Life events, including maternal care, stress adaptability, and early hardship, may leave genetic imprints throughout the earliest phases of development. This may affect whether and how our genes release the data that will support the development of our future resilience, abilities, and capacity for health.
The chemistry of our genes and environment impacts our health and well-being, and this is what epigenetics are all about. A rapidly expanding field of study transforms our knowledge of how nature influences nurture.
Adenine, guanine, cytosine, and thymine are the four bases that makeup DNA; each base may have a distinct methylation pattern. These methylation patterns are established throughout the development of the human genome and may have little impact on an individual’s epigenome.
Then, genes are switched on or off based on these methylation patterns. The term for this is epigenetic regulation.
Because they aid in imprinting specific genes on our chromosomes — the process by which we get genetic information from our parents — the methylation patterns of genes play a crucial role throughout development.
Long non-coding RNAs, DNA methylation, and histone modification are all combined to accomplish this. Repressing the expression of intergenic regions and possibly damaging elements inside these intergenic regions is another vital function of DNA methylation.
Other methylation functions include:
- The inactivation of the X chromosome.
- The regulation of tissue-specific gene expression.
- The silencing of retroviral sequences.
- Genomic imprinting.
Additionally, it may be a significant factor in conditions like cancer.
Histone modifications are a class of posttranslational alterations that affect the stability of the genome, gene transcription, and chromatin architecture. Acetylation, methylation, phosphorylation, and ubiquitination are among the most frequent changes.
These PTMs are added to or subtracted from the amino acid residues of histone proteins and other biological components by various histone-modifying enzymes. These reversible modifications have an impact on the chromatin structure and gene activation.
For instance, depending on the amino acid residues acetylated and the level of acetylation present, histone acetylation may either enhance or reduce DNA accessibility for transcriptional machinery and cause gene activation or repression.
Histone methylation modifies gene expression by adding or removing a methyl group from lysine or arginine residues. It has been related to the activation or repression of several biological processes, including cell development, stress response, and aging. It can activate or repress genes.
An essential epigenetic process that influences gene expression is RNA modification. However, how these changes impact other epigenetic systems and how they control the genetic code is unclear.
More than 130 distinct RNA modifications have been found and mapped to the single nucleotide level. These maps are handy, but our knowledge of how they work biologically lags.

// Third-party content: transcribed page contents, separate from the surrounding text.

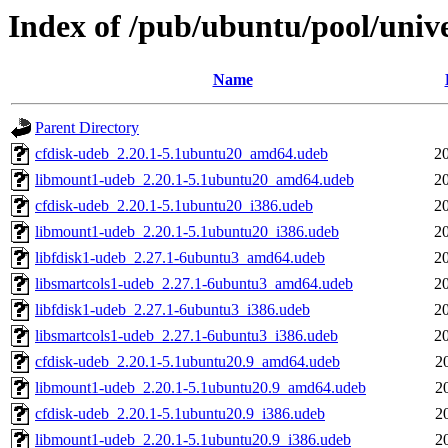
Index of /pub/ubuntu/pool/unive
Name
Parent Directory
cfdisk-udeb_2.20.1-5.1ubuntu20_amd64.udeb
2
libmount1-udeb_2.20.1-5.1ubuntu20_amd64.udeb
2
cfdisk-udeb_2.20.1-5.1ubuntu20_i386.udeb
2
libmount1-udeb_2.20.1-5.1ubuntu20_i386.udeb
2
libfdisk1-udeb_2.27.1-6ubuntu3_amd64.udeb
2
libsmartcols1-udeb_2.27.1-6ubuntu3_amd64.udeb
2
libfdisk1-udeb_2.27.1-6ubuntu3_i386.udeb
2
libsmartcols1-udeb_2.27.1-6ubuntu3_i386.udeb
2
cfdisk-udeb_2.20.1-5.1ubuntu20.9_amd64.udeb
2
libmount1-udeb_2.20.1-5.1ubuntu20.9_amd64.udeb
2
cfdisk-udeb_2.20.1-5.1ubuntu20.9_i386.udeb
2
libmount1-udeb_2.20.1-5.1ubuntu20.9_i386.udeb
2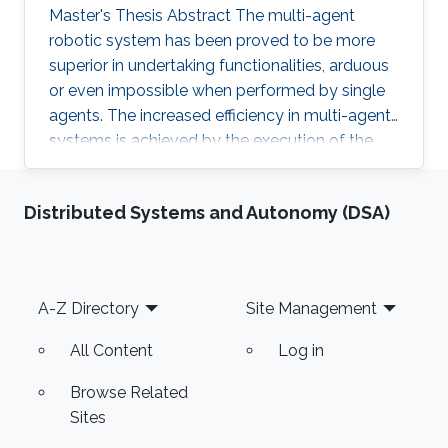
Master's Thesis Abstract The multi-agent
robotic system has been proved to be more
superior in undertaking functionalities, arduous
or even impossible when performed by single
agents. The increased efficiency in multi-agent
systems is achieved by the execution of the
task in a cooperative manner. But to achieve
cooperation in multi-agent systems, a good
Distributed Systems and Autonomy (DSA)
localization system is an important
prerequisite. Currently, most of the multi-agent
systems rely on the use of the GPS to provide
global positioning information which suffers
Footer
A-Z Directory
Site Management
great deterioration in performance in indoor
applications, and also
All Content
Log in
Browse Related
Sites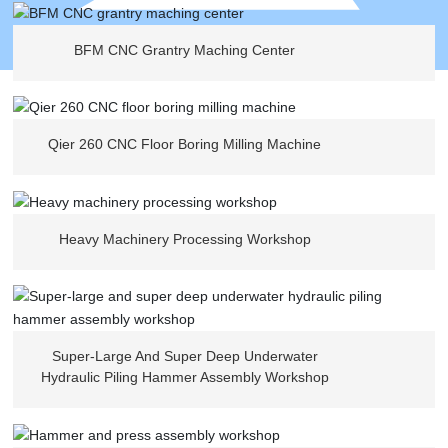
BFM CNC Grantry Maching Center
Qier 260 CNC Floor Boring Milling Machine
Heavy Machinery Processing Workshop
Super-Large And Super Deep Underwater
Hydraulic Piling Hammer Assembly Workshop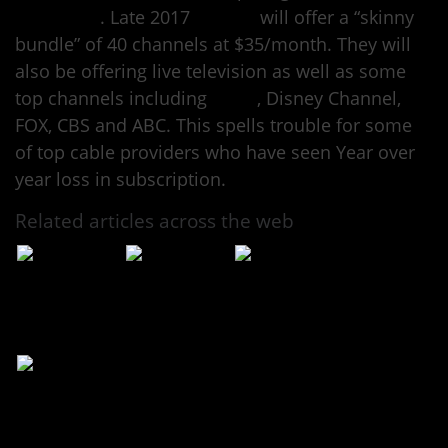
Television
. Late 2017
Google
will offer a “skinny
bundle” of 40 channels at $35/month. They will
also be offering live television as well as some
top channels including
ESPN
, Disney Channel,
FOX, CBS and ABC. This spells trouble for some
of top cable providers who have seen Year over
year loss in subscription.
Related articles across the web
Could YouTube
Soon you’ll be
YouTube is
TV Mean the End
able to watch TV
coming to
of Cable?
on YouTube for
Comcast’s Xfinity
$35 a month
X1 set-top box
YouTube unveils
live television
service for US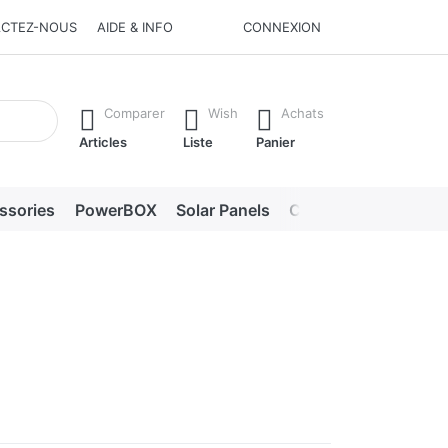
CTEZ-NOUS
AIDE & INFO
CONNEXION
he Enter key to view all the results.
Comparer
Wish
Achats
Articles
Liste
Panier
ssories
PowerBOX
Solar Panels
Chargers
LED lig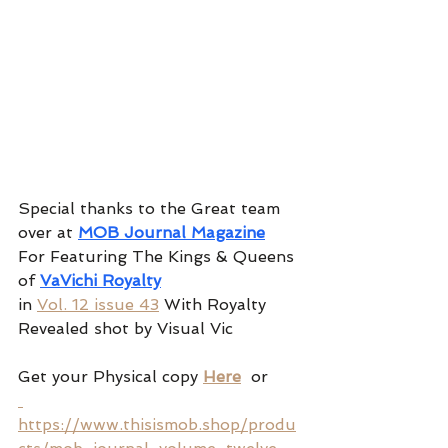
Special thanks to the Great team 
over at 
MOB Journal Magazine
For Featuring The Kings & Queens 
of 
VaVichi Royalty
in 
Vol. 12 issue 43
 With Royalty 
Revealed shot by Visual Vic 
Get your Physical copy 
Here
 or
https://www.thisismob.shop/produ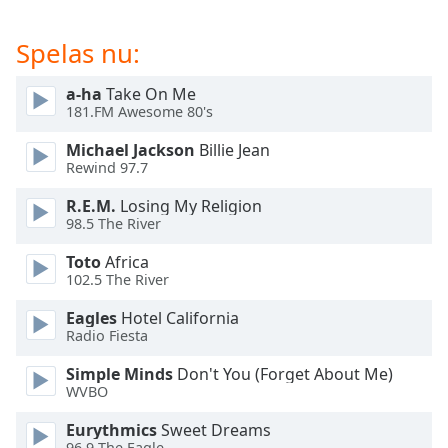
of
dialog
Spelas nu:
window.
Escape
a-ha
Take On Me
will
181.FM Awesome 80's
cancel
and
Michael Jackson
Billie Jean
close
Rewind 97.7
the
window.
R.E.M.
Losing My Religion
98.5 The River
Text
Toto
Africa
Color
102.5 The River
Eagles
Hotel California
Opacity
Radio Fiesta
Simple Minds
Don't You (Forget About Me)
Text
WVBO
Background
Eurythmics
Sweet Dreams
Color
96.9 The Eagle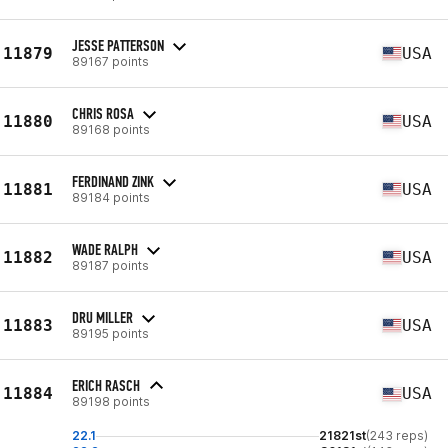
JESSE PATTERSON
11879
USA
89167 points
CHRIS ROSA
11880
USA
89168 points
FERDINAND ZINK
11881
USA
89184 points
WADE RALPH
11882
USA
89187 points
DRU MILLER
11883
USA
89195 points
ERICH RASCH
11884
USA
89198 points
22.1
21821st
(243 reps)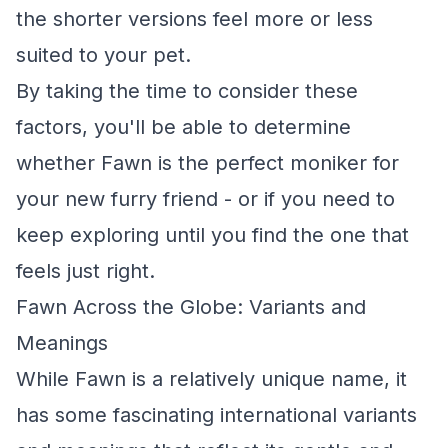
the shorter versions feel more or less
suited to your pet.
By taking the time to consider these
factors, you'll be able to determine
whether Fawn is the perfect moniker for
your new furry friend - or if you need to
keep exploring until you find the one that
feels just right.
Fawn Across the Globe: Variants and
Meanings
While Fawn is a relatively unique name, it
has some fascinating international variants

The adenosine m6A modification, located in the 5' untranslated region, is one of the most prevalent RNA modifications (UTR). It is crucial for ribosome and translation structure.
The translation of m6A modification into a functional signaling event requires specific “reader” proteins, such as DNA and histone methylation. Eukaryotic initiation factor 3 and the YT521-B homology domain-containing protein family (YTHDF1 and YTHDF2) are examples of known m6A readers (eIF3).
Turning genes on or off are known as gene expression (the genes that make proteins). Cells are created in this manner.
This is accomplished in prokaryotic organisms using transcription and RNA polymerase. It is far more complex in eukaryotic cells, however.
Transcription and the production of mRNA are regulated at many points. Different sets of proteins must be attached to cis-regulatory DNA regions to regulate each step.
Frequently, these regulatory proteins are also in charge of the epigenetic markers’ DNA methylation and histone modification.
In addition, a variety of long non-coding RNAs may alter the expression of genes, which in turn affects how active they are. For instance, DNA methylation, long non-coding RNAs termed Xist and TSix, and histone modification all regulate X-chromosome inactivation. These RNAs are inheritable and may be transferred from one generation to the next.